Record extracts:
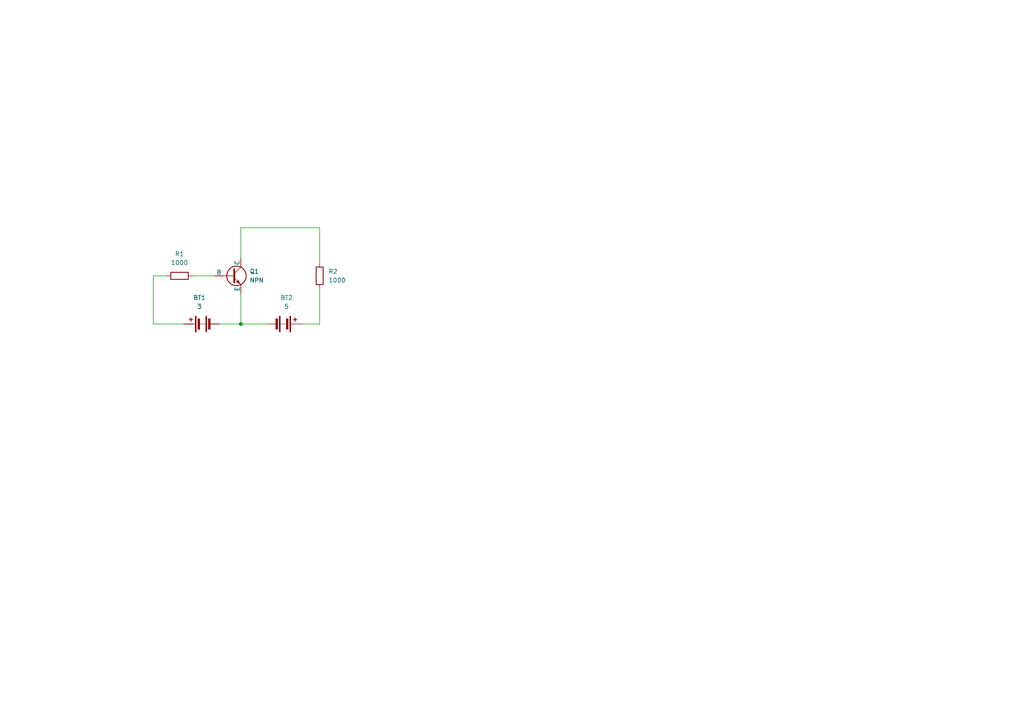
<source format=kicad_sch>
(kicad_sch (version 20230121) (generator eeschema)

  (uuid bc2a918b-4081-4182-b599-21d508eb1ff5)

  (paper "A4")

  

  (junction (at 69.85 93.98) (diameter 0) (color 0 0 0 0)
    (uuid fda795e3-c43f-49da-89a9-38aa6fcff3bc)
  )

  (wire (pts (xy 55.88 80.01) (xy 62.23 80.01))
    (stroke (width 0) (type default))
    (uuid 30700d6c-9e0f-4ec4-9323-3c1345a029b5)
  )
  (wire (pts (xy 69.85 66.04) (xy 69.85 74.93))
    (stroke (width 0) (type default))
    (uuid 37315803-0649-4ddd-9337-19d0bf0b0760)
  )
  (wire (pts (xy 92.71 76.2) (xy 92.71 66.04))
    (stroke (width 0) (type default))
    (uuid 387d81f5-5c9c-48a9-9189-19be4fbaf06f)
  )
  (wire (pts (xy 44.45 93.98) (xy 44.45 80.01))
    (stroke (width 0) (type default))
    (uuid 49fd7d29-aa87-4d22-9486-3c631e554730)
  )
  (wire (pts (xy 92.71 93.98) (xy 92.71 83.82))
    (stroke (width 0) (type default))
    (uuid 5f72a434-1e0a-45ed-9aa9-bf54f23f3752)
  )
  (wire (pts (xy 53.34 93.98) (xy 44.45 93.98))
    (stroke (width 0) (type default))
    (uuid 69fec041-7ea6-4c2e-bff8-25a537fc0f7e)
  )
  (wire (pts (xy 63.5 93.98) (xy 69.85 93.98))
    (stroke (width 0) (type default))
    (uuid 6df2f21a-624f-476b-8e2b-770984bd79c9)
  )
  (wire (pts (xy 87.63 93.98) (xy 92.71 93.98))
    (stroke (width 0) (type default))
    (uuid 93ee643c-0d21-4dec-b4df-f0c8d095645b)
  )
  (wire (pts (xy 44.45 80.01) (xy 48.26 80.01))
    (stroke (width 0) (type default))
    (uuid d4518d0f-606d-49c6-abf4-b88578f24a50)
  )
  (wire (pts (xy 92.71 66.04) (xy 69.85 66.04))
    (stroke (width 0) (type default))
    (uuid ecdfea9c-dfac-4f25-9f6a-2dd05d1777bc)
  )
  (wire (pts (xy 69.85 85.09) (xy 69.85 93.98))
    (stroke (width 0) (type default))
    (uuid eda94841-062e-4e38-8311-02b80465b4bc)
  )
  (wire (pts (xy 69.85 93.98) (xy 77.47 93.98))
    (stroke (width 0) (type default))
    (uuid f95020e3-fe53-4e3f-ab57-37aea2c5a37b)
  )

  (symbol (lib_id "Device:Battery") (at 82.55 93.98 270) (mirror x) (unit 1)
    (in_bom yes) (on_board yes) (dnp no)
    (uuid 406b99b4-54f1-478e-8e92-3ef2c0d4e13c)
    (property "Reference" "BT2" (at 83.1215 86.36 90)
      (effects (font (size 1.27 1.27)))
    )
    (property "Value" "5" (at 83.1215 88.9 90)
      (effects (font (size 1.27 1.27)))
    )
    (property "Footprint" "" (at 84.074 93.98 90)
      (effects (font (size 1.27 1.27)) hide)
    )
    (property "Datasheet" "~" (at 84.074 93.98 90)
      (effects (font (size 1.27 1.27)) hide)
    )
    (property "Sim.Device" "V" (at 82.55 93.98 0)
      (effects (font (size 1.27 1.27)) hide)
    )
    (property "Sim.Type" "DC" (at 82.55 93.98 0)
      (effects (font (size 1.27 1.27)) hide)
    )
    (property "Sim.Pins" "1=+ 2=-" (at 82.55 93.98 0)
      (effects (font (size 1.27 1.27)) hide)
    )
    (property "Sim.Params" "dc=5" (at 82.55 93.98 0)
      (effects (font (size 1.27 1.27)) hide)
    )
    (pin "1" (uuid 375c884e-d825-4390-a1a5-028a644bd1c8))
    (pin "2" (uuid 78e8741a-6014-4277-a6d5-099f101bd6f8))
    (instances
      (project "commonemitter"
        (path "/bc2a918b-4081-4182-b599-21d508eb1ff5"
          (reference "BT2") (unit 1)
        )
      )
    )
  )

  (symbol (lib_id "Device:Battery") (at 58.42 93.98 90) (unit 1)
    (in_bom yes) (on_board yes) (dnp no) (fields_autoplaced)
    (uuid 5b197a5d-97c8-4ada-af2b-1c133ea6d47e)
    (property "Reference" "BT1" (at 57.8485 86.36 90)
      (effects (font (size 1.27 1.27)))
    )
    (property "Value" "3" (at 57.8485 88.9 90)
      (effects (font (size 1.27 1.27)))
    )
    (property "Footprint" "" (at 56.896 93.98 90)
      (effects (font (size 1.27 1.27)) hide)
    )
    (property "Datasheet" "~" (at 56.896 93.98 90)
      (effects (font (size 1.27 1.27)) hide)
    )
    (property "Sim.Device" "V" (at 58.42 93.98 0)
      (effects (font (size 1.27 1.27)) hide)
    )
    (property "Sim.Type" "DC" (at 58.42 93.98 0)
      (effects (font (size 1.27 1.27)) hide)
    )
    (property "Sim.Pins" "1=+ 2=-" (at 58.42 93.98 0)
      (effects (font (size 1.27 1.27)) hide)
    )
    (property "Sim.Params" "dc=3" (at 58.42 93.98 0)
      (effects (font (size 1.27 1.27)) hide)
    )
    (pin "1" (uuid 3cce381b-5849-450f-a903-84ad7693fe68))
    (pin "2" (uuid 04de4008-92ab-4459-a67e-4b8f6749c99c))
    (instances
      (project "commonemitter"
        (path "/bc2a918b-4081-4182-b599-21d508eb1ff5"
          (reference "BT1") (unit 1)
        )
      )
    )
  )

  (symbol (lib_id "Simulation_SPICE:NPN") (at 67.31 80.01 0) (unit 1)
    (in_bom yes) (on_board yes) (dnp no) (fields_autoplaced)
    (uuid 8bad9858-eb99-4466-a1a3-93a5e3c97a5b)
    (property "Reference" "Q1" (at 72.39 78.74 0)
      (effects (font (size 1.27 1.27)) (justify left))
    )
    (property "Value" "NPN" (at 72.39 81.28 0)
      (effects (font (size 1.27 1.27)) (justify left))
    )
    (property "Footprint" "" (at 130.81 80.01 0)
      (effects (font (size 1.27 1.27)) hide)
    )
    (property "Datasheet" "~" (at 130.81 80.01 0)
      (effects (font (size 1.27 1.27)) hide)
    )
    (property "Sim.Device" "NPN" (at 67.31 80.01 0)
      (effects (font (size 1.27 1.27)) hide)
    )
    (property "Sim.Type" "GUMMELPOON" (at 67.31 80.01 0)
      (effects (font (size 1.27 1.27)) hide)
    )
    (property "Sim.Pins" "1=C 2=B 3=E" (at 67.31 80.01 0)
      (effects (font (size 1.27 1.27)) hide)
    )
    (pin "3" (uuid 96a83774-fb3a-4b6b-9e16-98b310ad2e09))
    (pin "1" (uuid 3344be42-4523-41f3-a8cf-4ec4799dced0))
    (pin "2" (uuid db365677-ca6b-48f0-bd86-02c2a0c2cd34))
    (instances
      (project "commonemitter"
        (path "/bc2a918b-4081-4182-b599-21d508eb1ff5"
          (reference "Q1") (unit 1)
        )
      )
    )
  )

  (symbol (lib_id "Device:R") (at 92.71 80.01 0) (unit 1)
    (in_bom yes) (on_board yes) (dnp no) (fields_autoplaced)
    (uuid 8d8fb321-0139-4ee3-a8f1-f7cf56de64ca)
    (property "Reference" "R2" (at 95.25 78.74 0)
      (effects (font (size 1.27 1.27)) (justify left))
    )
    (property "Value" "1000" (at 95.25 81.28 0)
      (effects (font (size 1.27 1.27)) (justify left))
    )
    (property "Footprint" "" (at 90.932 80.01 90)
      (effects (font (size 1.27 1.27)) hide)
    )
    (property "Datasheet" "~" (at 92.71 80.01 0)
      (effects (font (size 1.27 1.27)) hide)
    )
    (pin "2" (uuid e12ace51-6ef4-44eb-a888-25649424b876))
    (pin "1" (uuid 232a93ad-c80f-4716-91ad-23f622c7debf))
    (instances
      (project "commonemitter"
        (path "/bc2a918b-4081-4182-b599-21d508eb1ff5"
          (reference "R2") (unit 1)
        )
      )
    )
  )

  (symbol (lib_id "Device:R") (at 52.07 80.01 90) (unit 1)
    (in_bom yes) (on_board yes) (dnp no) (fields_autoplaced)
    (uuid c86cb4b5-b047-4009-a06d-696199b420f8)
    (property "Reference" "R1" (at 52.07 73.66 90)
      (effects (font (size 1.27 1.27)))
    )
    (property "Value" "1000" (at 52.07 76.2 90)
      (effects (font (size 1.27 1.27)))
    )
    (property "Footprint" "" (at 52.07 81.788 90)
      (effects (font (size 1.27 1.27)) hide)
    )
    (property "Datasheet" "~" (at 52.07 80.01 0)
      (effects (font (size 1.27 1.27)) hide)
    )
    (pin "2" (uuid 82c709ad-beb0-4c1f-835b-9f012e413ffa))
    (pin "1" (uuid b8fe170c-498d-40e3-8dfd-4f68f767ec66))
    (instances
      (project "commonemitter"
        (path "/bc2a918b-4081-4182-b599-21d508eb1ff5"
          (reference "R1") (unit 1)
        )
      )
    )
  )

  (sheet_instances
    (path "/" (page "1"))
  )
)

</source>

Work request: Identify the lines in the entries that hold "Footprint" and return each one.

The completed task:
    (property "Footprint" "" (at 84.074 93.98 90)
    (property "Footprint" "" (at 56.896 93.98 90)
    (property "Footprint" "" (at 130.81 80.01 0)
    (property "Footprint" "" (at 90.932 80.01 90)
    (property "Footprint" "" (at 52.07 81.788 90)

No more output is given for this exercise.